PASSAGE SHOWN start
A season of song, dance and drama

Published: Wednesday | September 9, 2009


Michael Reckord, Gleaner Writer


This performer portrays a market woman in the first segment of 'Uplift Jamaica'. - Winston Sill/Freelance Photographer

YOU GET much more than song from the Jamaican Folk Singers in their 2009 concert season titled Uplift Jamaica. You also get dance, drama and great visual pleasure from colourful costumes, which are changed frequently throughout the show.

The whole package, to be enjoyed again this weekend at the Little Theatre (after opening on September 5), is as informative as it is entertaining. It takes audiences on a tour of the island, through space and time, reminding those who know them and teaching those - like youngsters and visitors - who don't, about customs, quirks, habits and more of this idiosyncratic society of ours.

Folk songs are perhaps the most accessible keepers of a people's history and traditional passions. Folk tales, their rivals for that function, lack the advantage - giving musical element of songs.

And the two-hour-long show offers folk songs aplenty. They flow from the stage into the audience continually throughout the four sections of the programme and, in fact, seem to flow continuously, like a river of sound, within the first two segments.

Those two are titled 'Market' and 'Work', and they contain the sort of songs suggested by their names. Thus, in the former section you'll hear Solas Market, which invites you to visit that long-gone market; and during 'Work', you'll hear Manuel Road, which is about breaking stones by hand.

Most of the songs in those first sections flow into each other, without breaks, but in the other two segments, 'Court of Judgement Reserved' and 'Wedding Celebrations' - the former set in a court of law and the latter at a wedding reception - the songs are interspersed with dialogue and skits.

Some 30 or so singers, including a few children, deliver the songs. Accompanying them are four or five superb musicians playing drums, flute and guitar. Between segments, the musicians continue to play, and during the 15-minute intermission, recorded Jamaican Folk Singers music plays.

Satisfied audience

This ensures entertainment from the initial opening of the theatre's large red curtain to its closing at the end of the show. No wonder the final applause was so enthusiastic; audiences have been having their fill.

When the curtain opens on the substantial set of the market scene, it is clear that dramatic theatre will be a significant component of the production. Clothing hangs in a large clothes stall at stage right, there are ground provisions on a stand up stage, and higglers sit around their baskets elsewhere.

Other scenes also have functional sets, and though his role is not specified in the souvenir programme (the ensemble is now 42 years old), theatre director Brian Heap is among those thanked for their contribution. His, as a couple of photos suggest, was probably to direct the "cast" in the skits.

Another person responsible for movement around the stage is award-winning choreographer Paula Shaw. Between Heap and Shaw - and no doubt musical director Christine MacDonald-Nevers - the activity onstage is continuous. Fluidly, single performers join and become couples, couples flow into small groups, which in turn evolve into large groups, only to break up again in never ending, but perfectly controlled action.
PASSAGE SHOWN end
DATA SHOWN start
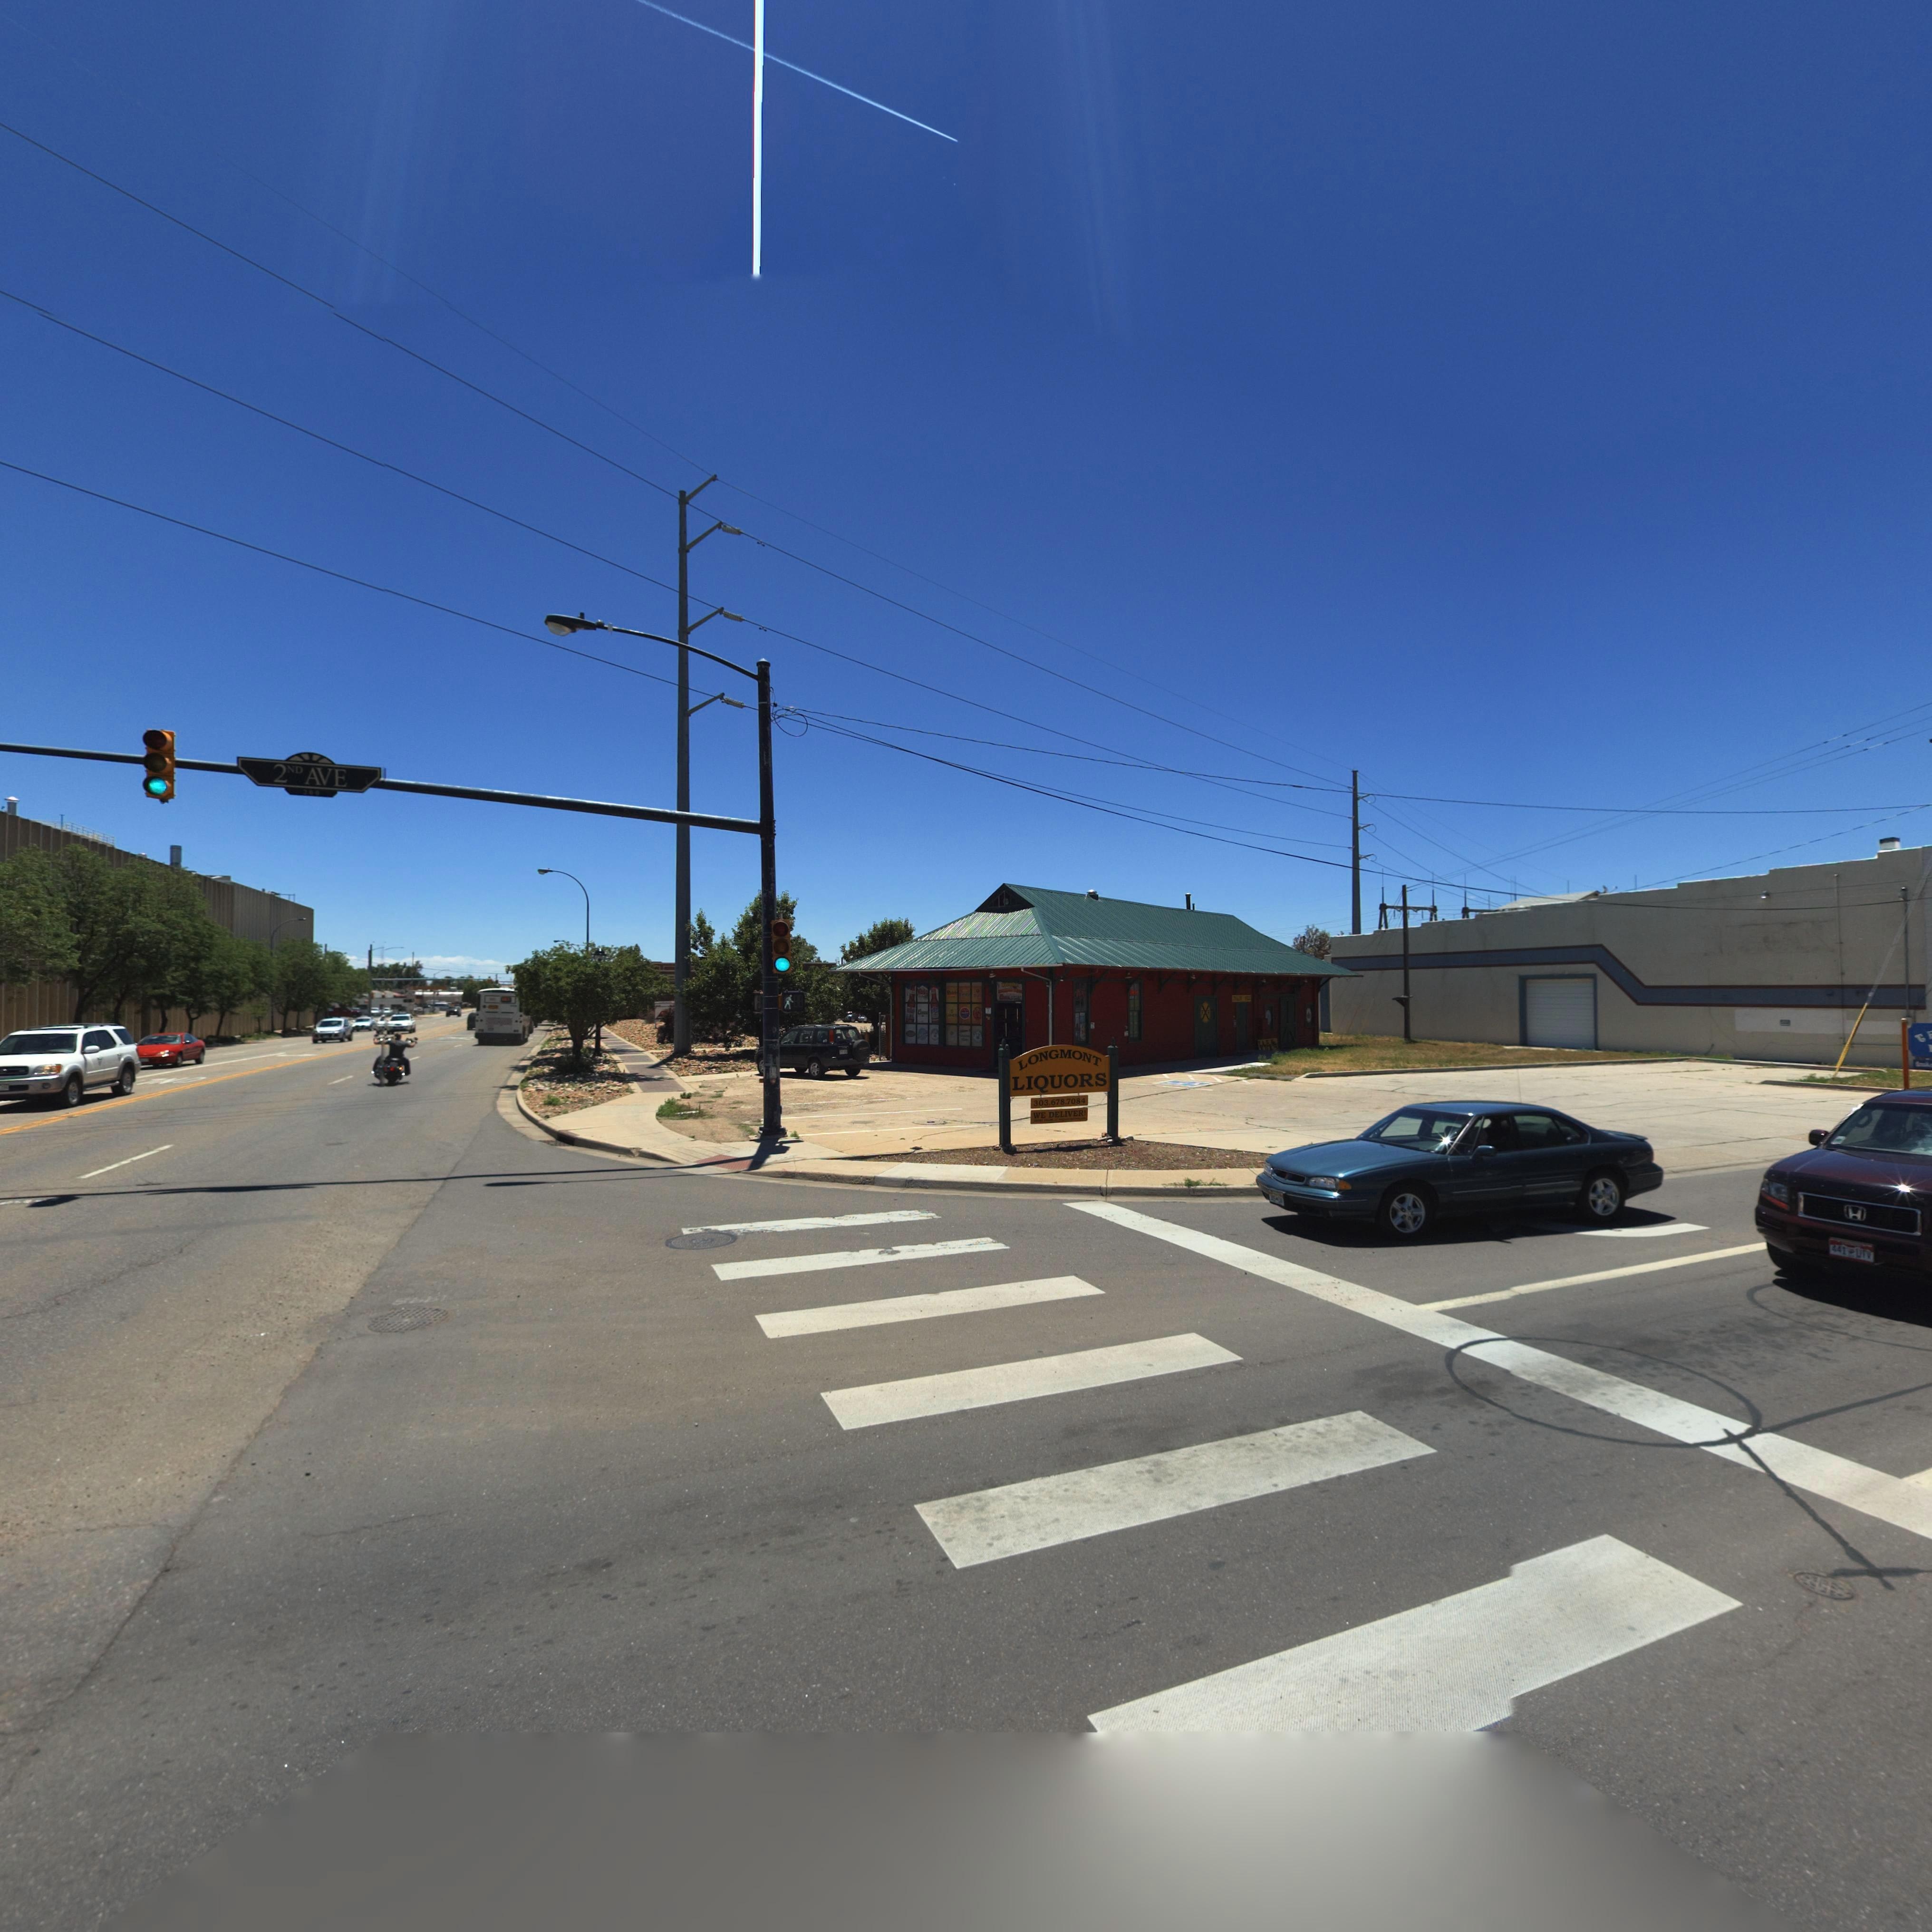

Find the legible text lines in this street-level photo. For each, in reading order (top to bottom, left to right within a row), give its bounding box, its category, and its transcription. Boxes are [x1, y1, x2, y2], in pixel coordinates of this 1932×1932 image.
DATA SHOWN end
YOUR OBJECTIVE
Reproduce the passage of the concert review above from "Folk songs are" to "element of songs.".

TASK RESPONSE
Folk songs are perhaps the most accessible keepers of a people's history and traditional passions. Folk tales, their rivals for that function, lack the advantage - giving musical element of songs.